An Arsonist's Guide to Writers' Homes in New England_ A Novel - Brock Clarke [103]
"Dad!" I yelled out, charging down the stairs and armed with the postcards. "Dad!" Just after I yelled, I heard the shower kick off and so I positioned myself outside the downstairs bathroom door, my head filled with questions and waiting for my father to give me the answers.
"Sam?" I heard the voice coming from behind me, from the kitchen and not the bathroom. I knew it was my father's voice without having to turn around, the same way I knew the notes and postcards were written by one person, the grocery list by another. If I were a real detective, I might have had a voice and handwriting expert to tell me these things for sure. But this is another thing I'll put in my arsonist's guide: sometimes you have to be your own expert, and then after you acquire this expertise, you sometimes wish you hadn't.
"Sam, look at me," my father said. This wasn't the stroked-out father, not the drunk one, either, but rather the insistent, scared father, the father wanting to spare his son from seeing that which no son should see. "Sam, turn around right now."
I didn't turn around. I kept my eyes fixed on the bathroom door, which opened slowly, creaking the way doors in movies and old houses do, and my father's voice creaked a little bit too as he yelled, "Deirdre, don't open the door!"

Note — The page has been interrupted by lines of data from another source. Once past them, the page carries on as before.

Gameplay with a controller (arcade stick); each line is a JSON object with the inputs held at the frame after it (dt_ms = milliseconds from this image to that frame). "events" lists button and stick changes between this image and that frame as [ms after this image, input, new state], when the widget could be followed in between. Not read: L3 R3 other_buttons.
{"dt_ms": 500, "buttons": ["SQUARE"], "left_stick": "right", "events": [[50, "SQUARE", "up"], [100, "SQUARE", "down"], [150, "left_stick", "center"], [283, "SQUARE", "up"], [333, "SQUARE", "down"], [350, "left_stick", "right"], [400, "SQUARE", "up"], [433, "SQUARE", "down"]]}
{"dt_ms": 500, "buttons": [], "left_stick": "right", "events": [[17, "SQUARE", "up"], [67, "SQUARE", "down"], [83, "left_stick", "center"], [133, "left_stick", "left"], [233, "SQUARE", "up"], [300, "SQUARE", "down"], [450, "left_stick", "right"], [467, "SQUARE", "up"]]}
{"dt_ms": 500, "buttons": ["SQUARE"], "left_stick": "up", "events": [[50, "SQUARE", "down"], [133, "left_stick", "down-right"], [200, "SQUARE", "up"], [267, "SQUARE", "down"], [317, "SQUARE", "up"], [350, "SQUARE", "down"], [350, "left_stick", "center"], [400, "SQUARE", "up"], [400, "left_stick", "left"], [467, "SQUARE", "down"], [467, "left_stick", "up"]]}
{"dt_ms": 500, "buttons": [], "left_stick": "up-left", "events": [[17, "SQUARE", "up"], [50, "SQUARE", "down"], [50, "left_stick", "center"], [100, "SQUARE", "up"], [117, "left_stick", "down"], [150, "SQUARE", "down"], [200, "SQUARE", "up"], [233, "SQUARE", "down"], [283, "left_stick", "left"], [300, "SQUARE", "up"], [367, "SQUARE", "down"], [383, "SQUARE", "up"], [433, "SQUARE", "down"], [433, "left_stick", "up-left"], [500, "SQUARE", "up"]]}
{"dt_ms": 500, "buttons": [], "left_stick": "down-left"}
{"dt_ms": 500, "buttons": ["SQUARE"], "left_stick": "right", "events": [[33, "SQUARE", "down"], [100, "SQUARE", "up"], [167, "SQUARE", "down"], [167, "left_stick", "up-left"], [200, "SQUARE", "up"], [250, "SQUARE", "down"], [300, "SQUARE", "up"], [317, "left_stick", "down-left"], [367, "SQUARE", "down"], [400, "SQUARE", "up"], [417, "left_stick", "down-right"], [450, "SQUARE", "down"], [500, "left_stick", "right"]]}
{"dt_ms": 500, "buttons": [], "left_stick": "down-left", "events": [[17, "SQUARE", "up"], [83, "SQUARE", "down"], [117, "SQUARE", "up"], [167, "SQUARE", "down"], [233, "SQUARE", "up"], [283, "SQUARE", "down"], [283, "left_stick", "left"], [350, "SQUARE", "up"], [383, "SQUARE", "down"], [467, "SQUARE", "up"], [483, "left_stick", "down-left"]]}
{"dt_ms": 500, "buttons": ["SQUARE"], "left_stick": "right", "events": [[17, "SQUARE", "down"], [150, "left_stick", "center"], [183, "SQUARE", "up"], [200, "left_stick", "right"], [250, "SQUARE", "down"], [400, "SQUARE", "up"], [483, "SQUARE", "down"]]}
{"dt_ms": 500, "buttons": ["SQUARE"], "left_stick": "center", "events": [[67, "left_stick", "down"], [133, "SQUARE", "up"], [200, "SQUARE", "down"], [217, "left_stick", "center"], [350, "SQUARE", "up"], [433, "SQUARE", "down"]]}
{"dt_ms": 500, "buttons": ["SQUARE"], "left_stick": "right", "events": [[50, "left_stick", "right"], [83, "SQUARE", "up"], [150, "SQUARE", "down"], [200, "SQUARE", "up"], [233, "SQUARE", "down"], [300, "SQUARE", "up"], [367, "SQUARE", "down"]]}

But it was too late: Deirdre already had. She'd opened the door and stood there in front of me, a towel wrapped around her important parts, a blond woman vaguely my father's age, and for that matter my mother's age, too, and for that matter wrapped in a towel my mother had probably bought, long ago, back in the age when my mother bought nice things for the house and actually lived in it, too.
"Hello, Sam," Deirdre said, then extended her right hand, holding the towel in place the way women do, through some complicated arrangement between inner arm and armpit and rib cage and breast. And not knowing what else to do, I took it. The hand, that is.
"HOW LONG?" I ASKED my father. We were sitting in the dining room, at the table, drinking beer. Deirdre had disappeared into my father's room. I could hear a hair dryer in there, the steady hum and blast of its hot white noise.
"How long what?" my father repeated. His face was a mask of nonchalance, although I could feel his legs bouncing jackhammer-like underneath the table.
"How long have you been with Deirdre?"
"Off and on," he said, "maybe thirty years."
"Thirty years," I repeated, doing the math. It wasn't difficult to do. Thirty years. I was thirty-eight years old. That meant my father had been with this Deirdre since I was eight, which was, not coincidentally, the year my father left us for ...
"Dad," I said, "when you left us, where did you go?"